[Transcribed page contents]

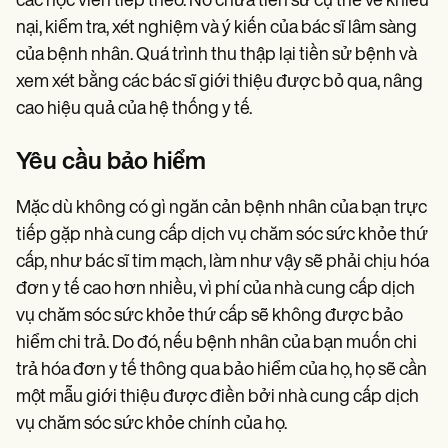
các học viên tiếp theo. Nó chứa tiền sử cụ thể về khiếu
nại, kiểm tra, xét nghiệm và ý kiến của bác sĩ lâm sàng
của bệnh nhân. Quá trình thu thập lại tiền sử bệnh và
xem xét bằng các bác sĩ giới thiệu được bỏ qua, nâng
cao hiệu quả của hệ thống y tế.
Yêu cầu bảo hiểm
Mặc dù không có gì ngăn cản bệnh nhân của bạn trực
tiếp gặp nhà cung cấp dịch vụ chăm sóc sức khỏe thứ
cấp, như bác sĩ tim mạch, làm như vậy sẽ phải chịu hóa
đơn y tế cao hơn nhiều, vì phí của nhà cung cấp dịch
vụ chăm sóc sức khỏe thứ cấp sẽ không được bảo
hiểm chi trả. Do đó, nếu bệnh nhân của bạn muốn chi
trả hóa đơn y tế thông qua bảo hiểm của họ, họ sẽ cần
một mẫu giới thiệu được điền bởi nhà cung cấp dịch
vụ chăm sóc sức khỏe chính của họ.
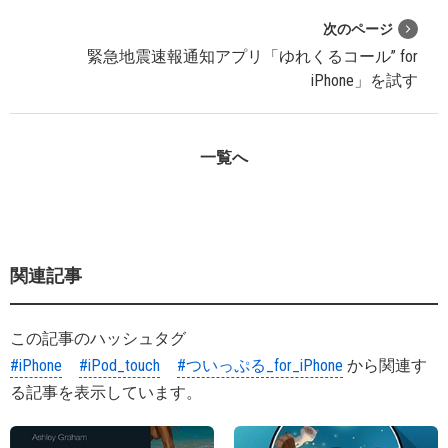
次のページ
緊急地震速報通知アプリ「ゆれくるコール” for
iPhone」を試す
一覧へ
関連記事
この記事のハッシュタグ
#iPhone
#iPod_touch
#ついっぷる_for_iPhone
から関連す
る記事を表示しています。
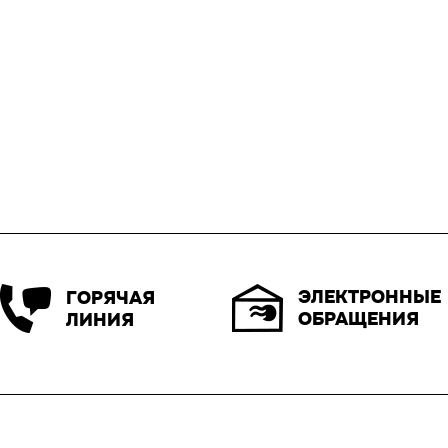
ЭЛЕКТРОННЫЕ
ГОРЯЧАЯ
ОБРАЩЕНИЯ
ЛИНИЯ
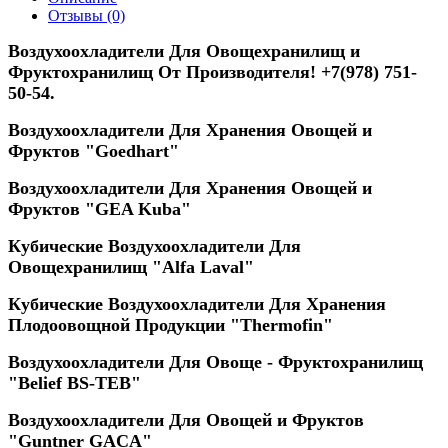
Отзывы (0)
Воздухоохладители Для Овощехранилищ и
Фруктохранилищ От Производителя! +7(978) 751-
50-54.
Воздухоохладители Для Хранения Овощей и
Фруктов "Goedhart"
Воздухоохладители Для Хранения Овощей и
Фруктов "GEA Kuba"
Кубические Воздухоохладители Для
Овощехранилищ "Alfa Laval"
Кубические Воздухоохладители Для Хранения
Плодоовощной Продукции "Thermofin"
Воздухоохладители Для Овоще - Фруктохранилищ
"Belief ВS-ТЕВ"
Воздухоохладители Для Овощей и Фруктов
"Guntner GACA"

* _Directions_
Working through the records, find each line containing the word "nhân" and copy it.

* _Result of this task_
của bệnh nhân. Quá trình thu thập lại tiền sử bệnh và
Mặc dù không có gì ngăn cản bệnh nhân của bạn trực
hiểm chi trả. Do đó, nếu bệnh nhân của bạn muốn chi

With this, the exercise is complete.